What is the “will of my Father who is in heaven?”

“For my Father’s will is that everyone who looks to the Son and believes in him shall have eternal life, and I will raise them up at the last day” (John 6:40).

This verse uses the terminology “believes in him.” But as the Matthew 7 verse imparts, there is more to believing in Christ than simply belief in Christ. It requires knowing Christ in personal intimacy, within the truth of the entire Gospel of Good News, which Christ came to deliver individually to each and every one of us.

How does this all tie in with yesterday’s Luke 12:48 verse?

We established in that post that God has already given us the Kingdom.

We see that the Bible makes it clear that belief in Christ is not to be undertaken lightly, that much will be required and demanded of us who have been given, and who have received, the Kingdom--been given and received Christ Himself. That is the “much” that we have been given: God in Christ and His Holy Spirit.

So when we choose to seek and enter the Kingdom, saved by Christ alone, we no longer perceive, respond and act in the old earthly way. What is demanded and asked of us, per the Luke 12 verse, is to grow more and more like Christ. 

That means that, as our love for the Lord our God increases with all of our heart, minds, bodies, strength, soul and spirit, we are driven to please Him. And we do it freely, in the joy and life that He Himself stated He came to fill up in us (John 10:10 and 15:11).

So, no longer can we keep ourselves in charge.

No longer can we take offense when Jesus says that people took offense at Him first.

No longer can we self-righteously judge others when Jesus says that God will judge everyone and He will avenge—our job is merely to focus on the log in our own eye.

The call of God in Christ Jesus, the "much" that is required of us, is to (and Scripture provides many more teachings on How to live as Christ) do the following:

“...grow in the grace and knowledge of our Lord and Savior Jesus Christ” (2 Peter 3:18a).

"And do not grieve the Holy Spirit of God, with whom you were sealed for the day of redemption. Get rid of all bitterness, rage and anger, brawling and slander, along with every form of malice. Be kind and compassionate to one another, forgiving each other, just as in Christ God forgave you" (Ephesians 4:30-32).

Participate in the divine nature by adding to our faith:

“goodness; and goodness, knowledge; and to knowledge, self-control; and to self-control, perseverance; and to perseverance, godliness; and to godliness, mutual affection; and to mutual affection, love” (2 Peter 1:5b-7).

And listed as the most important by Jesus Himself, because it is the way to the good tree that bears good fruit:

“Love the Lord your God with all your heart and with all your soul and with all your mind and with all your strength” (Mark 12:30).

And if we say we love Him, then it is required of us to love Him, and thus, to obey Him:

“If you love me, keep my commands” (John 14:15).

“Anyone who does not love me will not obey my teaching.

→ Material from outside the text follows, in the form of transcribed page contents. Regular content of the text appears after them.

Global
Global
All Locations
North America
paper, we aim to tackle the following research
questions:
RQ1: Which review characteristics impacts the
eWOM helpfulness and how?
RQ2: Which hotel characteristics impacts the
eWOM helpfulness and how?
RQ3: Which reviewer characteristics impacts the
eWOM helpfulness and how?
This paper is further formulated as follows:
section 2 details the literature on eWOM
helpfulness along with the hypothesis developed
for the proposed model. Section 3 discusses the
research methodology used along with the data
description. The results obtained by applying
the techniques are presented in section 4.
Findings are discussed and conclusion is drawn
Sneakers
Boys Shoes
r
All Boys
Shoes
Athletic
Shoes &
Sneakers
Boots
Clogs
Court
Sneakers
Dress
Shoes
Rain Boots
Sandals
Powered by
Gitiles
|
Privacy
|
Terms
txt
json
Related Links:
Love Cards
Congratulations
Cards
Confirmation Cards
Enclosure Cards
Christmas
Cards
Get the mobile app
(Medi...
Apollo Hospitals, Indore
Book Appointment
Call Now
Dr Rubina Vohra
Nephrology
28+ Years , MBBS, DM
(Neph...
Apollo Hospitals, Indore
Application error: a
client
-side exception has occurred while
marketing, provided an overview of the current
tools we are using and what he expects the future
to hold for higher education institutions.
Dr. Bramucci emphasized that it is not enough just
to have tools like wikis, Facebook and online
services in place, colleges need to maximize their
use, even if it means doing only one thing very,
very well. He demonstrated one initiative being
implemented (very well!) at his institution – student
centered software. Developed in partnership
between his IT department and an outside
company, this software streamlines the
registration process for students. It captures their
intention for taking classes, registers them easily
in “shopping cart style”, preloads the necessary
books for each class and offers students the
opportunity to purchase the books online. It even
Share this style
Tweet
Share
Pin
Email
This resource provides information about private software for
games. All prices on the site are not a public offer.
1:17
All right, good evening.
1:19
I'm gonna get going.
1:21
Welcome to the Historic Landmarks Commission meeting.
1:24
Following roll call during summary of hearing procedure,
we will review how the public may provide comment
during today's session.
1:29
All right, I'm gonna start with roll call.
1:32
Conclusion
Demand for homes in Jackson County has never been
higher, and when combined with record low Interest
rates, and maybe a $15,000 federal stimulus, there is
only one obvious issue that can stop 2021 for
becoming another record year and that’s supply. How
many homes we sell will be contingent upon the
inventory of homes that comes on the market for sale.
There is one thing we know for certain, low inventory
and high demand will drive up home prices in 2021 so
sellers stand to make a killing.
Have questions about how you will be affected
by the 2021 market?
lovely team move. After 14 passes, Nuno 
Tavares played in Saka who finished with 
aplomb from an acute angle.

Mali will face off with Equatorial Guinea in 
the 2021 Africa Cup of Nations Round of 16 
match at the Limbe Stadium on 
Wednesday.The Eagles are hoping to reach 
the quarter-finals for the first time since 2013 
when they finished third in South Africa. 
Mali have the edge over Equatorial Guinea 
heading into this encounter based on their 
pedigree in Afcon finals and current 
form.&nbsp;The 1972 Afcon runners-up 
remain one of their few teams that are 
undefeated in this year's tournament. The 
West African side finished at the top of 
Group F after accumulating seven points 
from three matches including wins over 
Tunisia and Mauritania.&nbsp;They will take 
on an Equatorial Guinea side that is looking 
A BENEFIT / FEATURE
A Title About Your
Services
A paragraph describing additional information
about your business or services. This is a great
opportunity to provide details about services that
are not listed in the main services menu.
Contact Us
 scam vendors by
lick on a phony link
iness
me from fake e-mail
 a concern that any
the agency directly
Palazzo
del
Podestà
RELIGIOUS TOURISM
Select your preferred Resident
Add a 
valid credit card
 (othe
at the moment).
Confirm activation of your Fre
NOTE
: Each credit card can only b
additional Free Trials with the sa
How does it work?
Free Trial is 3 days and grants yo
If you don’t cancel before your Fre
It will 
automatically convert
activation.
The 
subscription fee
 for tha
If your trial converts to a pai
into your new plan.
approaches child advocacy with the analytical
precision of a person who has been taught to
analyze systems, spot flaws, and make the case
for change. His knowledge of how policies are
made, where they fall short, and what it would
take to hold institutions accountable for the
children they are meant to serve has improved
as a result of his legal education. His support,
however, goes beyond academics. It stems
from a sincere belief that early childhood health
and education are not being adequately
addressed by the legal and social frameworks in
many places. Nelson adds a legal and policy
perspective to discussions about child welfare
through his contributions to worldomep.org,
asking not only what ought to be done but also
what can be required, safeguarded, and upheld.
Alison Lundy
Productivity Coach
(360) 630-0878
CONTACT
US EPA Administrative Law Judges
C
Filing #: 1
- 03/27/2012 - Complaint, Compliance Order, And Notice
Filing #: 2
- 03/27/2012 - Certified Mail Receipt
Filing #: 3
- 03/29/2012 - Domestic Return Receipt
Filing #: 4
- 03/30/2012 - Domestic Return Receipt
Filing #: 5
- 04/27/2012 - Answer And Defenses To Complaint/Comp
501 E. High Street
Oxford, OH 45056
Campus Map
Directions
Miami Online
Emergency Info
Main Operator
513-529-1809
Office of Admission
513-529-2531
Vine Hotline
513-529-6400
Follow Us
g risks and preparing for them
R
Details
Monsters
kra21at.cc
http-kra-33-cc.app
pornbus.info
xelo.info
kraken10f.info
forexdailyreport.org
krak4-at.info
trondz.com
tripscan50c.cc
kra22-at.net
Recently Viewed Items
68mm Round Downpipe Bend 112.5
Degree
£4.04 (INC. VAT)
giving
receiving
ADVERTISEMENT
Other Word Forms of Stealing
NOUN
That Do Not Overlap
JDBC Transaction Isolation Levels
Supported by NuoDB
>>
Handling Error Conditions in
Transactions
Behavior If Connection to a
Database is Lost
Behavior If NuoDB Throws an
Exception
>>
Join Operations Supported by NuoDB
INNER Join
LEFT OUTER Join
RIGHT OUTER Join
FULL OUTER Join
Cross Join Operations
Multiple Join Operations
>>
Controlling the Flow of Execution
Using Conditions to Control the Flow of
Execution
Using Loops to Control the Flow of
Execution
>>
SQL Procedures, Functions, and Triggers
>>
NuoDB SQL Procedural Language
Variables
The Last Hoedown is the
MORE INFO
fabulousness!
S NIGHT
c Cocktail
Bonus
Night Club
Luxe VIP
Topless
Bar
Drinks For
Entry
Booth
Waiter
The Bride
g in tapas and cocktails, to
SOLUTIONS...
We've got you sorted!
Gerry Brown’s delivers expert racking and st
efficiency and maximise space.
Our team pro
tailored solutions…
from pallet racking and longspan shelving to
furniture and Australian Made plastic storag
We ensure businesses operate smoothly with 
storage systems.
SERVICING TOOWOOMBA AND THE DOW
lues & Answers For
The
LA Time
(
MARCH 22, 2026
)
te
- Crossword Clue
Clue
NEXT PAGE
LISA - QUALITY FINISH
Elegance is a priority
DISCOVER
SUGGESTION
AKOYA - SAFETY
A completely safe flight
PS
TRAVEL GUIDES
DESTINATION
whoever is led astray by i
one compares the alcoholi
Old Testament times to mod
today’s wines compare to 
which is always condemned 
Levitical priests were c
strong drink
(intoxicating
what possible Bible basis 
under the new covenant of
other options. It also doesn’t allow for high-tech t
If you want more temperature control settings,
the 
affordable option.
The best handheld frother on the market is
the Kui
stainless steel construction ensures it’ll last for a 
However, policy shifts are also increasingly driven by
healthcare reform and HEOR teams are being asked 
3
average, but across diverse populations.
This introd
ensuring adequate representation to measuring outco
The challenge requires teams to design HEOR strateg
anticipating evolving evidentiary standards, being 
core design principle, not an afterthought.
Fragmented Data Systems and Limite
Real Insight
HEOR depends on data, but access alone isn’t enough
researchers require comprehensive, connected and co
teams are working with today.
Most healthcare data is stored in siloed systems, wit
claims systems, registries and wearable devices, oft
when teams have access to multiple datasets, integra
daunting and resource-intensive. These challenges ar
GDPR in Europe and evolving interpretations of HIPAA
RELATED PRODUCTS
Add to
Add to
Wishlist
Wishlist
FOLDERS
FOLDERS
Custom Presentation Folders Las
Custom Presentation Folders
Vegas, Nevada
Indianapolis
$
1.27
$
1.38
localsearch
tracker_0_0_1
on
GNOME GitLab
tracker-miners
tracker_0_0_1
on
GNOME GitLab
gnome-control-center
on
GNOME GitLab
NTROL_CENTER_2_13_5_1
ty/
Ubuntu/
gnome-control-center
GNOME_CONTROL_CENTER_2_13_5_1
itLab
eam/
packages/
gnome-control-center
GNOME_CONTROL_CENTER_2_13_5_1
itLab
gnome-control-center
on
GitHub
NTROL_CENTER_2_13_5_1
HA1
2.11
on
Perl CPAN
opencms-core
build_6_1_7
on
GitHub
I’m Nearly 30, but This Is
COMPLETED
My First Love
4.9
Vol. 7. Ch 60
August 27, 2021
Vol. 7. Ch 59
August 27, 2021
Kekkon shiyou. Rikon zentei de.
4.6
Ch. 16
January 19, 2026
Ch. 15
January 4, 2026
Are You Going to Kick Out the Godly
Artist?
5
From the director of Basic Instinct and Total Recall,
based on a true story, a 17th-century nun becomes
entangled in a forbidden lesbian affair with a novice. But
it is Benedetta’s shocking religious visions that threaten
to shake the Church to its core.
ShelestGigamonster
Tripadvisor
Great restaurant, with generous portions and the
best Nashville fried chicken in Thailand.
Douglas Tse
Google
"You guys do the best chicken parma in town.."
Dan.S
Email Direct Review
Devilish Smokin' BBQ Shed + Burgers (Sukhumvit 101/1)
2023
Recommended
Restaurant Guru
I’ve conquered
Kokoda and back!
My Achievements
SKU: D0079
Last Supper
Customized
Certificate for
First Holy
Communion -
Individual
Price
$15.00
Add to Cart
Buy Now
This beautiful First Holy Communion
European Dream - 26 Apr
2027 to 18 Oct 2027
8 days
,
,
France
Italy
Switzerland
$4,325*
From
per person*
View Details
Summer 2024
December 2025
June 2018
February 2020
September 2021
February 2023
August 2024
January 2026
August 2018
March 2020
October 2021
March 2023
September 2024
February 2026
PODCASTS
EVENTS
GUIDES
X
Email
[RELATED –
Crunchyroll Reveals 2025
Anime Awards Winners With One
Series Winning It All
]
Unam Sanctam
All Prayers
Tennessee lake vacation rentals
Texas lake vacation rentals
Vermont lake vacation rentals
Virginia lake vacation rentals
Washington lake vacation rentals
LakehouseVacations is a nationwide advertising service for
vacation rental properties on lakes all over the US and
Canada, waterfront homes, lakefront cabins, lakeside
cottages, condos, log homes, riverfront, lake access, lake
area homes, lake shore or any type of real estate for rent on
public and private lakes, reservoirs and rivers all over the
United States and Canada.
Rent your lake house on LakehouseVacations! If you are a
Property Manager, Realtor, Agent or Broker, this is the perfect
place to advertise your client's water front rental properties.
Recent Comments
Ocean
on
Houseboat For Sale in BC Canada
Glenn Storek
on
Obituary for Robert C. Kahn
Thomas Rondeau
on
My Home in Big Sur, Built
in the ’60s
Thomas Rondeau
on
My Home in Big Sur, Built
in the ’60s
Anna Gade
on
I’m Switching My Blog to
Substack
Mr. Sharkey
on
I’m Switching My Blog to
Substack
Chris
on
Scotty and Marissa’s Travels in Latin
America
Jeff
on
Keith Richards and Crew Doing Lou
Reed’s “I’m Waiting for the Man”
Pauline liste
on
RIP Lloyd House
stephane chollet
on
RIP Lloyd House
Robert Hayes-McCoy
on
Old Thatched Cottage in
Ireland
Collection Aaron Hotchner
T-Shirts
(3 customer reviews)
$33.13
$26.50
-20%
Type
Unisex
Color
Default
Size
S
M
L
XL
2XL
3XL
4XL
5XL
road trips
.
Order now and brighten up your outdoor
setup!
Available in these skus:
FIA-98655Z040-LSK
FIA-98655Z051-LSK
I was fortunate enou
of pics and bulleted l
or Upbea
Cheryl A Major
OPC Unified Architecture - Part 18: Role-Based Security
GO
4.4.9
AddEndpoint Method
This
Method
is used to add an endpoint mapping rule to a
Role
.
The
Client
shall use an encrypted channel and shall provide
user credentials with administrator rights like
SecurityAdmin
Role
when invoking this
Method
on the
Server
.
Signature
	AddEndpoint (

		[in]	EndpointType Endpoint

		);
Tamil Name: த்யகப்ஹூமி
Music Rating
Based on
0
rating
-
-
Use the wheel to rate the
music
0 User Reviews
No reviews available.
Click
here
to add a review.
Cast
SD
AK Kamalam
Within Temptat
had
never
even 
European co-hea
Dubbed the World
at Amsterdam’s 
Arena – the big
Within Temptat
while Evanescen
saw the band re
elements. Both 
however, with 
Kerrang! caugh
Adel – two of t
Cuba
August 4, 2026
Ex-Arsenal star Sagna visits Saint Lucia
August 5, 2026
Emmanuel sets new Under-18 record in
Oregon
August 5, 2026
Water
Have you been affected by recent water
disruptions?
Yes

These words you hear are not my own; they belong to the Father who sent me” (John 14:24).

We cannot “follow” some vague god of denominational devising that has been disembodied from the Lord and Savior Jesus Christ.

We cannot conjure up a good “god,” or even a good self, from our fallen, sinful inner nature and hope to grow good fruit. These Godless acts will always be tainted with selfish motivation and pride, which is why God calls these sorts of personal deeds “filthy rags” (Isaiah 64:6).

Instead,

“Jesus answered, ‘I am the way and the truth and the life. No one comes to the Father except through me. If you really know me, you will know my Father as well. From now on, you do know him and have seen him” (John 14:6-7)

The difference between a life of belief “in” and a life that believes Christ and His Gospel is the difference between whether we will be a tree that bears good fruit or a tree that bears bad fruit in the sight of God.

Once we believe Christ and His Gospel, we are ready to examine and live out the “much” that is “demanded” of us.